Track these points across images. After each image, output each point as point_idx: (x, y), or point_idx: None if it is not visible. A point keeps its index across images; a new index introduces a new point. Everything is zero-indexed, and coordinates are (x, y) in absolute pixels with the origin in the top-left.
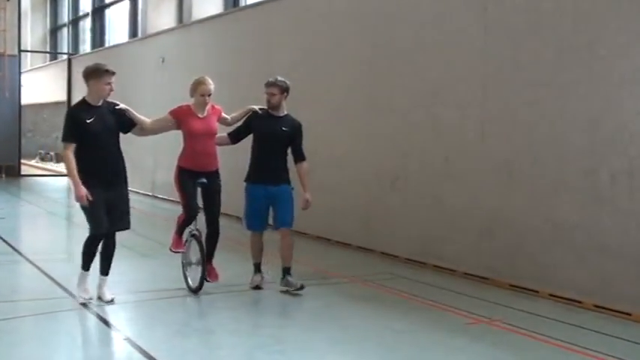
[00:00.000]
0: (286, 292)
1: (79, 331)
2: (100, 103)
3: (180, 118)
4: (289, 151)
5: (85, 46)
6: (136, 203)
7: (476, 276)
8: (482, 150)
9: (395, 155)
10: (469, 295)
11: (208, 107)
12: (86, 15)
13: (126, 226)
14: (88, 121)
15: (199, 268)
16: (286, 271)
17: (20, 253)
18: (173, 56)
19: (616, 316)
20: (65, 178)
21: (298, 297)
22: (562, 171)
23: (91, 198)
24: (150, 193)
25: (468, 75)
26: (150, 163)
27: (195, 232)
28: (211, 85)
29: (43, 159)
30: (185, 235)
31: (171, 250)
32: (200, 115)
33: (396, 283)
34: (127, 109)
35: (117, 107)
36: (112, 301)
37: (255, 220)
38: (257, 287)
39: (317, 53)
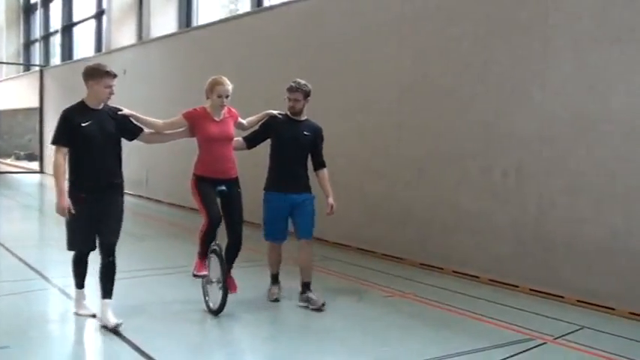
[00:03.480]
0: (306, 307)
1: (49, 309)
2: (99, 107)
3: (194, 121)
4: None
5: (55, 59)
6: None
7: (392, 257)
8: (398, 151)
9: (326, 155)
10: (387, 272)
11: (225, 110)
12: (56, 31)
13: (112, 240)
14: (82, 125)
15: (220, 288)
16: (307, 286)
17: None
18: (134, 69)
19: (507, 288)
20: (38, 175)
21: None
22: (463, 169)
23: (73, 211)
24: None
25: (386, 88)
26: None
27: (215, 247)
28: (229, 85)
29: (17, 158)
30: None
31: (194, 275)
32: (216, 119)
33: (327, 263)
34: (132, 115)
35: (119, 112)
36: (118, 327)
37: (276, 231)
38: (276, 300)
39: (259, 70)
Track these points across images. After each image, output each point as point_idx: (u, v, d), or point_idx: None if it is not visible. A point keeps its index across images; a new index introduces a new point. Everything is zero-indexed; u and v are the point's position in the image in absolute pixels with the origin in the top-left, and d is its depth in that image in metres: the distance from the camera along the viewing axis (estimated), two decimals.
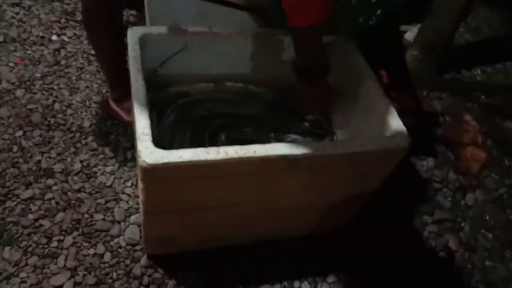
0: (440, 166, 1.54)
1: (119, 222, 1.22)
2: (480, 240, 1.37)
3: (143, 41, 1.04)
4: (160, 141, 1.08)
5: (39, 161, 1.32)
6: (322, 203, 1.13)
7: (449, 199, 1.46)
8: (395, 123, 1.00)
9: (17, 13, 1.74)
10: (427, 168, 1.52)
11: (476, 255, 1.33)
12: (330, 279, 1.20)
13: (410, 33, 1.99)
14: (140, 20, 1.76)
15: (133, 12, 1.77)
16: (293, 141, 1.21)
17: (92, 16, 1.20)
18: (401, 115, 1.64)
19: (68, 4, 1.81)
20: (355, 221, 1.26)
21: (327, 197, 1.11)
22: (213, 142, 1.15)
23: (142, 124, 0.87)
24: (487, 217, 1.44)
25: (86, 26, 1.25)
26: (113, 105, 1.41)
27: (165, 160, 0.82)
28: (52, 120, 1.42)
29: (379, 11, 1.10)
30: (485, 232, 1.40)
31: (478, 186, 1.52)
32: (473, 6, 2.31)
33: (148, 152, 0.83)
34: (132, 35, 1.04)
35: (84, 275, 1.11)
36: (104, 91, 1.52)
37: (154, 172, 0.84)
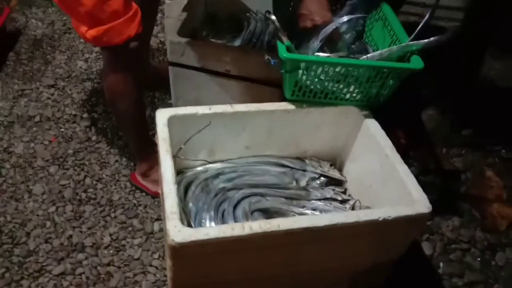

────────────────────

[Task brief]
Pictures are to be dropped; every line of the records is to be returned unchanged.

[Your solution]
Track these points across images. After each image, output each point as point_idx: (x, y), or point_idx: None if it is not visible. A point keeps its index across images; a new index introduces a new point. Everything is zero-indexed, and coordinates are (x, y) in absolute pixels with the origin in the top-left.
[00:00.000]
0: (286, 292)
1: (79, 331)
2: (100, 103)
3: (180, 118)
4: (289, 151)
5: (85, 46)
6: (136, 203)
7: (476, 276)
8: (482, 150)
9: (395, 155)
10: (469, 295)
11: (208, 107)
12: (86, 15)
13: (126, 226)
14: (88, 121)
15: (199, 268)
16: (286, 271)
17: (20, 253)
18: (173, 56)
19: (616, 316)
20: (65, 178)
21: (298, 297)
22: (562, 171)
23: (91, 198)
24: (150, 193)
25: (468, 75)
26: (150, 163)
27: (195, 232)
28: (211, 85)
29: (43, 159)
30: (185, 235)
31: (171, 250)
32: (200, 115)
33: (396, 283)
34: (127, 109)
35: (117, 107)
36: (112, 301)
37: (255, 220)
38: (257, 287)
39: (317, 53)
[00:03.480]
0: (306, 307)
1: (49, 309)
2: (99, 107)
3: (194, 121)
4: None
5: (55, 59)
6: None
7: (392, 257)
8: (398, 151)
9: (326, 155)
10: (387, 272)
11: (225, 110)
12: (56, 31)
13: (112, 240)
14: (82, 125)
15: (220, 288)
16: (307, 286)
17: None
18: (134, 69)
19: (507, 288)
20: (38, 175)
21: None
22: (463, 169)
23: (73, 211)
24: None
25: (386, 88)
26: None
27: (215, 247)
28: (229, 85)
29: (17, 158)
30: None
31: (194, 275)
32: (216, 119)
33: (327, 263)
34: (132, 115)
35: (119, 112)
36: (118, 327)
37: (276, 231)
38: (276, 300)
39: (259, 70)
Track these points across images. After each image, output each point as point_idx: (u, v, d), or point_idx: None if it is not visible. A point keeps its index across images; a new index introduces a new point. Everything is zero-indexed; u and v are the point's position in the image in absolute pixels with the origin in the top-left, and d is its depth in that image in metres: the distance from the camera along the viewing axis (estimated), two decimals.
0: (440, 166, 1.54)
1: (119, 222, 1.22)
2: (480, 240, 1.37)
3: (143, 41, 1.04)
4: (160, 141, 1.08)
5: (39, 161, 1.32)
6: (322, 203, 1.13)
7: (449, 199, 1.46)
8: (395, 123, 1.00)
9: (17, 13, 1.74)
10: (427, 168, 1.52)
11: (476, 255, 1.33)
12: (330, 279, 1.20)
13: (410, 33, 1.99)
14: (140, 20, 1.76)
15: (133, 12, 1.77)
16: (293, 141, 1.21)
17: (92, 16, 1.20)
18: (401, 115, 1.64)
19: (68, 4, 1.81)
20: (355, 221, 1.26)
21: (327, 197, 1.11)
22: (213, 142, 1.15)
23: (142, 124, 0.87)
24: (487, 217, 1.44)
25: (86, 26, 1.25)
26: (113, 105, 1.41)
27: (165, 160, 0.82)
28: (52, 120, 1.42)
29: (379, 11, 1.10)
30: (485, 232, 1.40)
31: (478, 186, 1.52)
32: (473, 6, 2.31)
33: (148, 152, 0.83)
34: (132, 35, 1.04)
35: (84, 275, 1.11)
36: (104, 91, 1.52)
37: (154, 172, 0.84)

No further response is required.